Coach: Ilia Topuria’s style is ‘a good fight’ for Sean O’Malley — and Topuria knows it

Sean O’Malley’s longtime head coach Tim Welch agrees with the UFC bantamweight champion that a superfight against Ilia Topuria should be the next matchup if both fighters win their respective title bouts against Marlon Vera and Alexander Volkanovski.

“Who wouldn’t want to see that fight?” Welch said on The MMA Hour. “That would be a sweet fight. Ilia’s one of our favorite fighters to watch. He’s one of the most technical, sound guys out there, just watching his boxing. But I have seen them in the same room, I’ve seen them — Ilia’s not way bigger [than O’Malley]. And Ilia’s an orthodox guy, he’s got a really wide stance, he’s got a super linear stance — and we’ve been fighting orthodox boxers [O’Malley’s] whole career. Orthodox boxers like that who are good, they really want to get their jab started. It’s just a good fight for Sean. He’s good at knocking them out.

“And I think you can kind of hear it in Ilia’s voice when you even bring up Sean. It doesn’t seem like he’s that interested in that. It’s like, why wouldn’t you be that interested in that? That’s a huge fight, especially for Ilia. But Ilia brings up Conor McGregor. It’s like, OK, so you’re going fight Conor McGregor at 185 pounds? That just doesn’t even seem realistic at all. But [Topuria vs. O’Malley is] definitely a fight that is interesting. And people who say, ‘Oh my God, [O’Malley is] so stupid, Ilia would kill him,’ it’s like, yeah, that’s what everyone said about Petr Yan, that’s what everyone said about [Aljamain Sterling].”

O’Malley, 29, makes the first defense of his UFC bantamweight title in a rematch against the only man to defeat him in MMA, “Chito” Vera, on March 9 at UFC 299.

Topuria, 27, challenges Volkanovski for the UFC featherweight strap this Saturday in the main event of UFC 298. The undefeated Spaniard is a perfect 5-0 in his UFC career with a quartet of stoppage wins over Bryce Mitchell, Ryan Hall, Damon Jackson, and Jai Herbert. Topuria handily defeated Josh Emmett in his most recent bout and has exuded confidence ahead of his title challenge against Volkanovski, however Welch isn’t as sold.

“I wish I could see the type of people that Ilia is sparring,” Welch said, “because you saw how good Volkanovski is kicking the legs against Max Holloway. He’s just whacking his legs the whole time, and Ilia’s stance is so sideways, it’s such a long boxing stance. Ilia’s such a strong counter-puncher though, he’s got the opportunity to clip Volk.

“But I think if I had to pick, I think Volk might beat him up.”

O’Malley has campaigned heavily for a shot at the 145-pound strap if Topuria manages to end the five-year reign of Volkanovski this weekend in Anaheim, Calif.

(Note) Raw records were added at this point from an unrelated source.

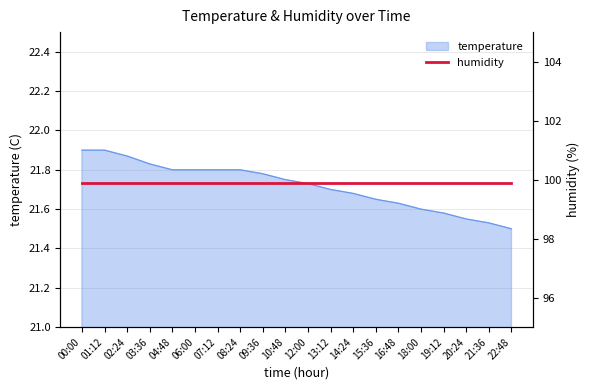

True or false: temperature has a value of 21.8 at 04:48.

True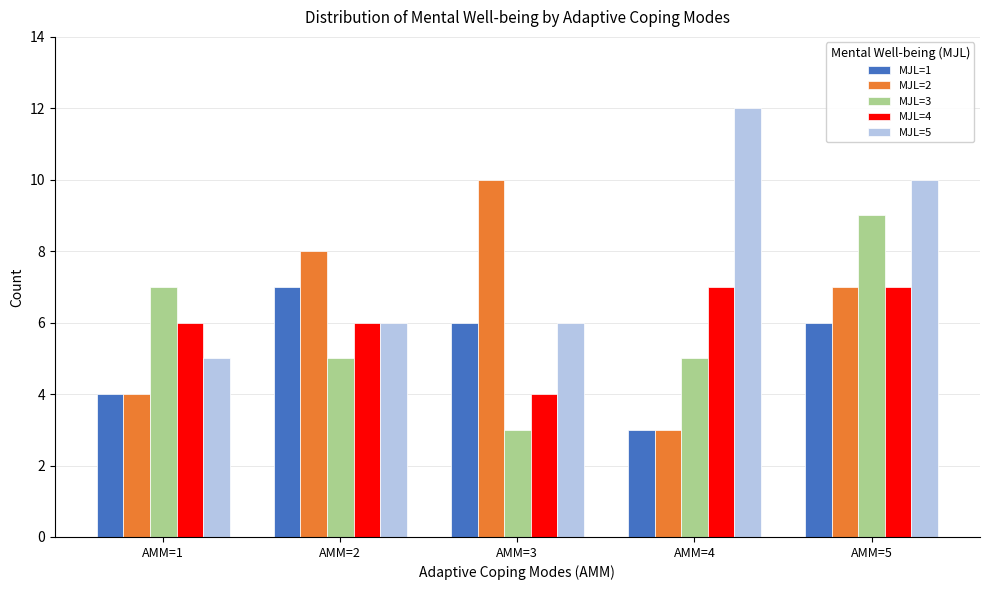

What is the difference between the maximum and second lowest values in the MJL=3 series?

4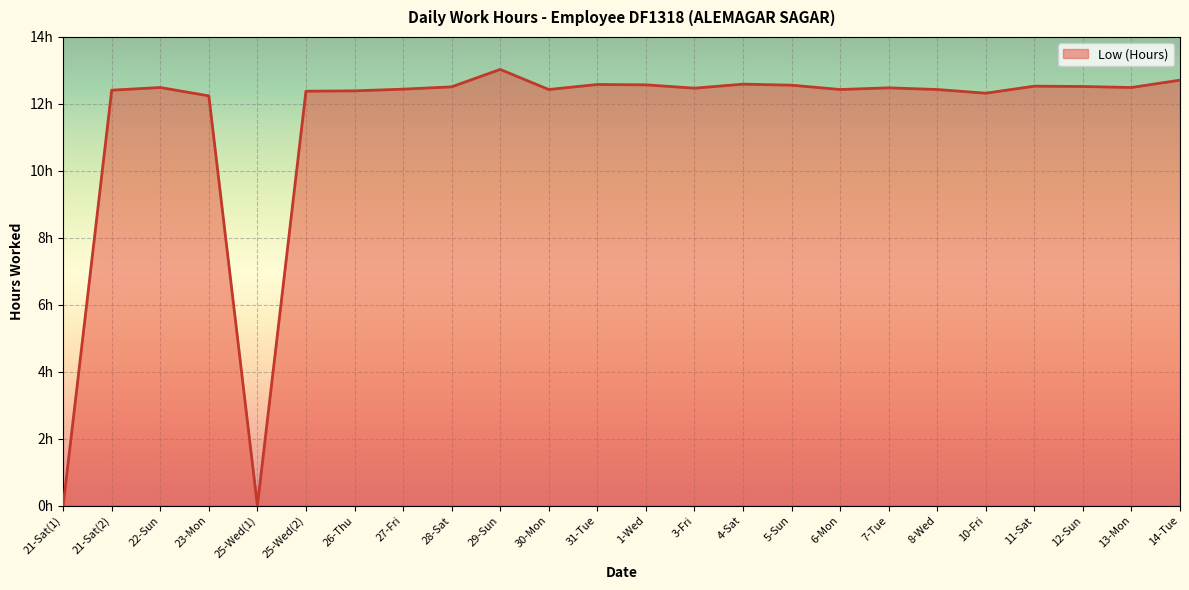

Reading right to left, extract all data points from this chart.

12.7	12.5	12.5	12.5	12.3	12.4	12.5	12.4	12.6	12.6	12.5	12.6	12.6	12.4	13.0	12.5	12.4	12.4	12.4	0.0	12.2	12.5	12.4	0.0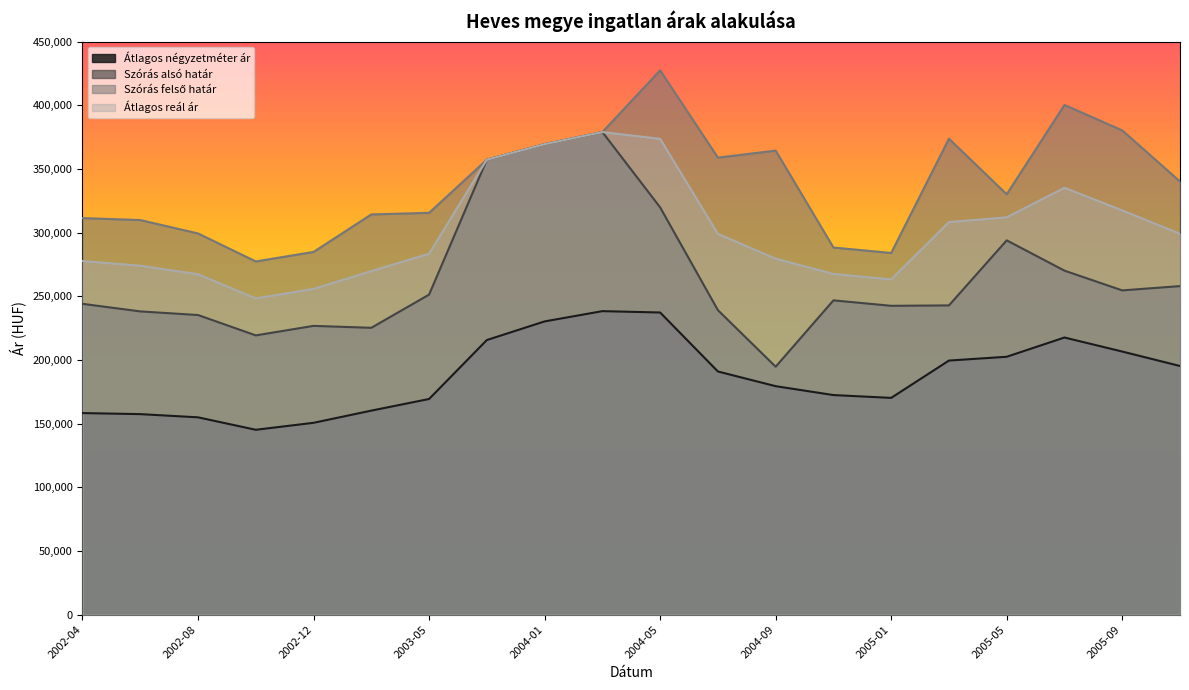

At which category is the sum across all series the highest?

2004-03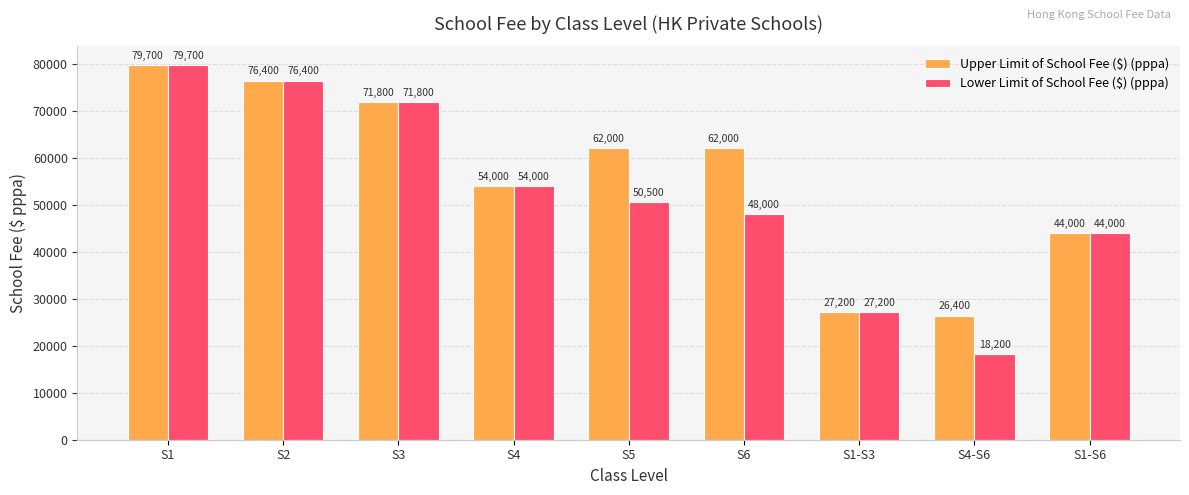

At S6, list the series in order from smallest to largest.

Lower Limit of School Fee ($) (pppa), Upper Limit of School Fee ($) (pppa)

Those calls to already move up in weight and challenge for champ-champ status have rubbed several bantamweight contenders the wrong way, especially with Cory Sandhagen and, in particular, Merab Dvalishvili existing as worthy challengers for O’Malley’s belt. Dvalishvili faces former two-division champion Henry Cejudo in a marquee bout at UFC 299 and will tie the record for consecutive UFC bantamweight wins with nine if successful.

According to Welch, O’Malley’s aspirations of two-division gold won’t preclude the champ from handling whatever business needs to be handled at 135 pounds.

“For sure, it’s bound to happen — the Cory Sandhagen fight is bound to happen, 100 percent. Merab, it’s bound to happen,” Welch said. “If Merab whoops Henry’s ass, then that fight’s bound to happen. If Henry whoops Merab’s ass, that’s bound to happen too. I don’t really deal with that too much, but I know Sean wants the biggest fights, which, you can’t blame him. And whatever is going to be the biggest fight is what he’s going to want to do.”